Chemical and physical data
- Formula: C_{32}H_{47}N_{3}O_{2}
- Molar mass: 505.747 g·mol^{−1}
- 3D model (JSmol): Interactive image;
- SMILES CCCCCCCCCCCC(=O)N1C=C2C[C@@H]3C(=C[C@H](CN3C)C(=O)N(CC)CC)C4=C2C1=CC=C4;
- InChI InChI=1S/C32H47N3O2/c1-5-8-9-10-11-12-13-14-15-19-30(36)35-23-24-21-29-27(26-17-16-18-28(35)31(24)26)20-25(22-33(29)4)32(37)34(6-2)7-3/h16-18,20,23,25,29H,5-15,19,21-22H2,1-4H3/t25-,29-/m1/s1; Key:CEPIQEJKLWHRTL-VAVYLYDRSA-N;

= 1DD-LSD =

Chemical compound

1DD-LSD, also known as 1-dodecanoyl-LSD or as SYN-L-004, is an acylated derivative of lysergic acid diethylamide (LSD).
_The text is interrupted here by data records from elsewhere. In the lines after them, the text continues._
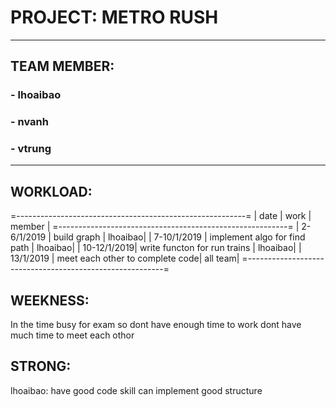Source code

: # PROJECT: METRO RUSH
---
## TEAM MEMBER:
### - lhoaibao
### - nvanh
### - vtrung
---
## WORKLOAD:
=---------------------------------------------------------=
| date        | work                            | member  |
=---------------------------------------------------------=
| 2-6/1/2019  | build graph                     | lhoaibao|
| 7-10/1/2019 | implement algo for find path    | lhoaibao|
| 10-12/1/2019| write functon for run trains    | lhoaibao|
| 13/1/2019   | meet each other to complete code| all team|
=---------------------------------------------------------=
## WEEKNESS:
In the time busy for exam so dont have enough time to work
dont have much time to meet each othor

## STRONG:
lhoaibao: have good code skill can implement good structure
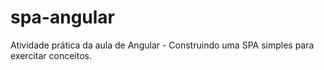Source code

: # spa-angular
Atividade prática da aula de Angular - Construindo uma SPA simples para exercitar conceitos.
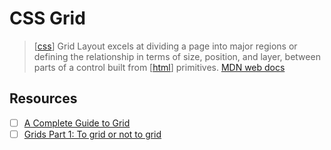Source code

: # CSS Grid

> [[css]] Grid Layout excels at dividing a page into major regions or defining the relationship in terms of size, position, and layer, between parts of a control built from [[html]] primitives. [MDN web docs][1]

## Resources
- [ ] [A Complete Guide to Grid](https://css-tricks.com/snippets/css/complete-guide-grid/)
- [ ] [Grids Part 1: To grid or not to grid](https://sarahmhigley.com/writing/grids-part1/)

[1]: https://developer.mozilla.org/en-US/docs/Web/CSS/CSS_Grid_Layout
[//begin]: # "Autogenerated link references for markdown compatibility"
[css]: css "CSS"
[html]: html "HTML"
[//end]: # "Autogenerated link references"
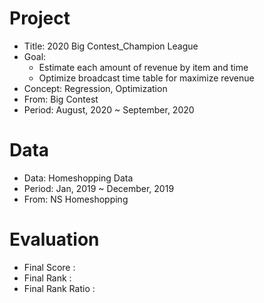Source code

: # Project
- Title: 2020 Big Contest_Champion League
- Goal:
  - Estimate each amount of revenue by item and time
  - Optimize broadcast time table for maximize revenue
- Concept: Regression, Optimization
- From: Big Contest
- Period: August, 2020 ~ September, 2020

# Data
- Data: Homeshopping Data
- Period: Jan, 2019 ~ December, 2019
- From: NS Homeshopping

# Evaluation
- Final Score : 
- Final Rank : 
- Final Rank Ratio : 
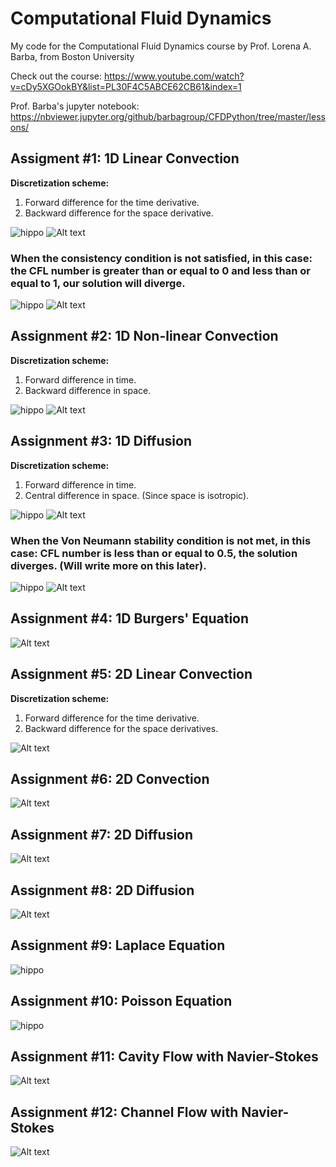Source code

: # Computational Fluid Dynamics

My code for the Computational Fluid Dynamics course by Prof. Lorena A. Barba, from Boston University

Check out the course: https://www.youtube.com/watch?v=cDy5XGOokBY&list=PL30F4C5ABCE62CB61&index=1

Prof. Barba's jupyter notebook: https://nbviewer.jupyter.org/github/barbagroup/CFDPython/tree/master/lessons/

## Assigment #1: 1D Linear Convection
**Discretization scheme:**
1. Forward difference for the time derivative.
2. Backward difference for the space derivative.

![hippo](Images/1-exp18.gif)
![Alt text](Images/assigment1-3d.svg?raw=true "1")

### When the consistency condition is not satisfied, in this case: the CFL number is greater than or equal to 0 and less than or equal to 1, our solution will diverge.

![hippo](Images/1-exp31.gif)
![Alt text](Images/assigment1-3d-diverges.svg?raw=true "1")

## Assignment #2: 1D Non-linear Convection
**Discretization scheme:**
1. Forward difference in time.
2. Backward difference in space.

![hippo](Images/2-exp27.gif)
![Alt text](Images/assigment2-3d.svg?raw=true "2")

## Assignment #3: 1D Diffusion
**Discretization scheme:**
1. Forward difference in time.
2. Central difference in space. (Since space is isotropic).

![hippo](Images/3-exp16.gif)
![Alt text](Images/assigment3-3d.svg?raw=true "3")

### When the Von Neumann stability condition is not met, in this case: CFL number is less than or equal to 0.5, the solution diverges. (Will write more on this later).

![hippo](Images/3-exp29.gif)
![Alt text](Images/assigment3-3d_diverges.svg?raw=true "3 diverges")

## Assignment #4: 1D Burgers' Equation

![Alt text](Images/assigment4.svg?raw=true "4")

## Assignment #5: 2D Linear Convection
**Discretization scheme:**
1. Forward difference for the time derivative.
2. Backward difference for the space derivatives.

![Alt text](Images/assigment5.svg?raw=true "5")

## Assignment #6: 2D Convection

![Alt text](Images/assigment6.svg?raw=true "6")

## Assignment #7: 2D Diffusion

![Alt text](Images/assigment7.svg?raw=true "7")

## Assignment #8: 2D Diffusion

![Alt text](Images/assigment8.svg?raw=true "8")

## Assignment #9: Laplace Equation

![hippo](Images/9-exp54.gif)

## Assignment #10: Poisson Equation

![hippo](Images/10-exp59.gif)

## Assignment #11: Cavity Flow with Navier-Stokes

![Alt text](Images/11-exp121.svg?raw=true "11")

## Assignment #12: Channel Flow with Navier-Stokes

![Alt text](Images/12-exp134.svg?raw=true "12")
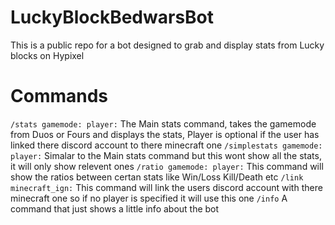 # LuckyBlockBedwarsBot

This is a public repo for a bot designed to grab and display stats from Lucky blocks on Hypixel

# Commands
`/stats gamemode: player:` The Main stats command, takes the gamemode from Duos or Fours and displays the stats, Player is optional if the user has linked there discord account to there minecraft one
`/simplestats gamemode: player:` Simalar to the Main stats command but this wont show all the stats, it will only show relevent ones
`/ratio gamemode: player:` This command will show the ratios between certan stats like Win/Loss Kill/Death etc
`/link minecraft_ign:` This command will link the users discord account with there minecraft one so if no player is specified it will use this one
`/info` A command that just shows a little info about the bot

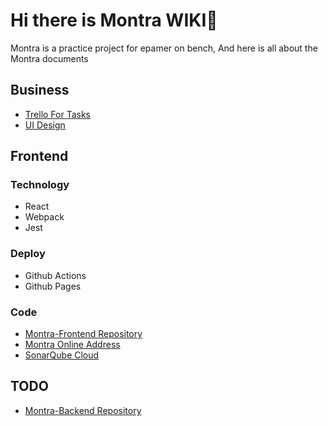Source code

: # Hi there is Montra WIKI👋
Montra is a practice project for epamer on bench, And here is all about the Montra documents

## Business
- [Trello For Tasks](https://trello.com/b/IWDHKcvO/kanban-for-montra)
- [UI Design](https://www.figma.com/file/5WcSTa9FwvVTR8j51zJsDW/Montra---Expense-Tracker-UI-Kit-(Community)?node-id=223%3A1)

## Frontend

### Technology
- React
- Webpack
- Jest

### Deploy
- Github Actions
- Github Pages

### Code
- [Montra-Frontend Repository](https://github.com/montra-practice/montra-frontend)
- [Montra Online Address](https://montra-practice.github.io/montra-frontend/)
- [SonarQube Cloud](https://sonarcloud.io/organizations/montra-practice/projects)


## TODO
- [Montra-Backend Repository](https://github.com/montra-practice/montra-backend)

<!--

**Here are some ideas to get you started:**

🙋‍♀️ A short introduction - what is your organization all about?
🌈 Contribution guidelines - how can the community get involved?
👩‍💻 Useful resources - where can the community find your docs? Is there anything else the community should know?
🍿 Fun facts - what does your team eat for breakfast?
🧙 Remember, you can do mighty things with the power of [Markdown](https://docs.github.com/github/writing-on-github/getting-started-with-writing-and-formatting-on-github/basic-writing-and-formatting-syntax)
-->
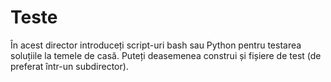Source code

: # Teste
În acest director introduceți script-uri bash sau Python pentru testarea soluțiile la temele de casă.
Puteți deasemenea construi și fișiere de test (de preferat într-un subdirector).
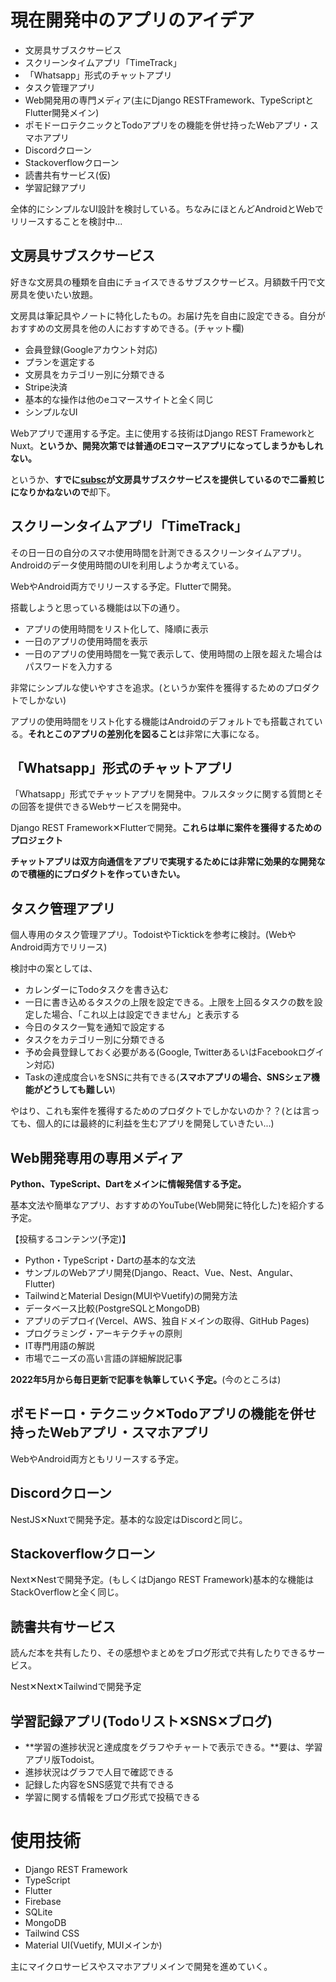 # 現在開発中のアプリのアイデア

* 文房具サブスクサービス
* スクリーンタイムアプリ「TimeTrack」
* 「Whatsapp」形式のチャットアプリ
* タスク管理アプリ
* Web開発用の専門メディア(主にDjango RESTFramework、TypeScriptとFlutter開発メイン)
* ポモドーロテクニックとTodoアプリをの機能を併せ持ったWebアプリ・スマホアプリ
* Discordクローン
* Stackoverflowクローン
* 読書共有サービス(仮)
* 学習記録アプリ

全体的にシンプルなUI設計を検討している。ちなみにほとんどAndroidとWebでリリースすることを検討中...

## 文房具サブスクサービス

好きな文房具の種類を自由にチョイスできるサブスクサービス。月額数千円で文房具を使いたい放題。

文房具は筆記具やノートに特化したもの。お届け先を自由に設定できる。自分がおすすめの文房具を他の人におすすめできる。(チャット欄)

* 会員登録(Googleアカウント対応)
* プランを選定する
* 文房具をカテゴリー別に分類できる
* Stripe決済
* 基本的な操作は他のeコマースサイトと全く同じ
* シンプルなUI

Webアプリで運用する予定。主に使用する技術はDjango REST FrameworkとNuxt。**というか、開発次第では普通のEコマースアプリになってしまうかもしれない。**

というか、**すでに[subsc](https://subsc.jp/)が文房具サブスクサービスを提供しているので二番煎じになりかねないので**却下。

## スクリーンタイムアプリ「TimeTrack」

その日一日の自分のスマホ使用時間を計測できるスクリーンタイムアプリ。Androidのデータ使用時間のUIを利用しようか考えている。

WebやAndroid両方でリリースする予定。Flutterで開発。

搭載しようと思っている機能は以下の通り。

* アプリの使用時間をリスト化して、降順に表示
* 一日のアプリの使用時間を表示
* 一日のアプリの使用時間を一覧で表示して、使用時間の上限を超えた場合はパスワードを入力する

非常にシンプルな使いやすさを追求。(というか案件を獲得するためのプロダクトでしかない)

アプリの使用時間をリスト化する機能はAndroidのデフォルトでも搭載されている。**それとこのアプリの差別化を図ること**は非常に大事になる。

## 「Whatsapp」形式のチャットアプリ

「Whatsapp」形式でチャットアプリを開発中。フルスタックに関する質問とその回答を提供できるWebサービスを開発中。

Django REST Framework✕Flutterで開発。**これらは単に案件を獲得するためのプロジェクト**

**チャットアプリは双方向通信をアプリで実現するためには非常に効果的な開発なので積極的にプロダクトを作っていきたい。**

## タスク管理アプリ

個人専用のタスク管理アプリ。TodoistやTicktickを参考に検討。(WebやAndroid両方でリリース)

検討中の案としては、

* カレンダーにTodoタスクを書き込む
* 一日に書き込めるタスクの上限を設定できる。上限を上回るタスクの数を設定した場合、「これ以上は設定できません」と表示する
* 今日のタスク一覧を通知で設定する
* タスクをカテゴリー別に分類できる
* 予め会員登録しておく必要がある(Google, TwitterあるいはFacebookログイン対応)
* Taskの達成度合いをSNSに共有できる(**スマホアプリの場合、SNSシェア機能がどうしても難しい**)

やはり、これも案件を獲得するためのプロダクトでしかないのか？？(とは言っても、個人的には最終的に利益を生むアプリを開発していきたい...)

## Web開発専用の専用メディア

**Python、TypeScript、Dartをメインに情報発信する予定。**

基本文法や簡単なアプリ、おすすめのYouTube(Web開発に特化した)を紹介する予定。

【投稿するコンテンツ(予定)】<br>
* Python・TypeScript・Dartの基本的な文法
* サンプルのWebアプリ開発(Django、React、Vue、Nest、Angular、Flutter)
* TailwindとMaterial Design(MUIやVuetify)の開発方法
* データベース比較(PostgreSQLとMongoDB)
* アプリのデプロイ(Vercel、AWS、独自ドメインの取得、GitHub Pages)
* プログラミング・アーキテクチャの原則
* IT専門用語の解説
* 市場でニーズの高い言語の詳細解説記事

**2022年5月から毎日更新で記事を執筆していく予定。**(今のところは)

## ポモドーロ・テクニック✕Todoアプリの機能を併せ持ったWebアプリ・スマホアプリ

WebやAndroid両方ともリリースする予定。


## Discordクローン

NestJS✕Nuxtで開発予定。基本的な設定はDiscordと同じ。


## Stackoverflowクローン

Next✕Nestで開発予定。(もしくはDjango REST Framework)基本的な機能はStackOverflowと全く同じ。

## 読書共有サービス

読んだ本を共有したり、その感想やまとめをブログ形式で共有したりできるサービス。

Nest✕Next✕Tailwindで開発予定

## 学習記録アプリ(Todoリスト✕SNS✕ブログ)

* **学習の進捗状況と達成度をグラフやチャートで表示できる。**要は、学習アプリ版Todoist。
* 進捗状況はグラフで人目で確認できる
* 記録した内容をSNS感覚で共有できる
* 学習に関する情報をブログ形式で投稿できる

# 使用技術

* Django REST Framework
* TypeScript
* Flutter
* Firebase
* SQLite
* MongoDB
* Tailwind CSS
* Material UI(Vuetify, MUIメインか)

主にマイクロサービスやスマホアプリメインで開発を進めていく。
In animal studies, it produces a weak head-twitch response but with 27x lower potency than LSD itself. It is being researched as a potential slow-onset, long lasting prodrug for LSD which is expected to have reduced psychoactive effects.

==Chemistry==
===Analogues===
Analogues of 1DD-LSD include ALD-52 (1A-LSD), 1P-LSD, 1B-LSD, 1H-LSD, and 1V-LSD, among others.

==Society and culture==
===Legal status===
====Canada====
1DD-LSD is not a controlled substance in Canada as of 2025.

====United States====
1DD-LSD is not an explicitly controlled substance in the United States. However, it could be considered a controlled substance under the Federal Analogue Act if intended for human consumption.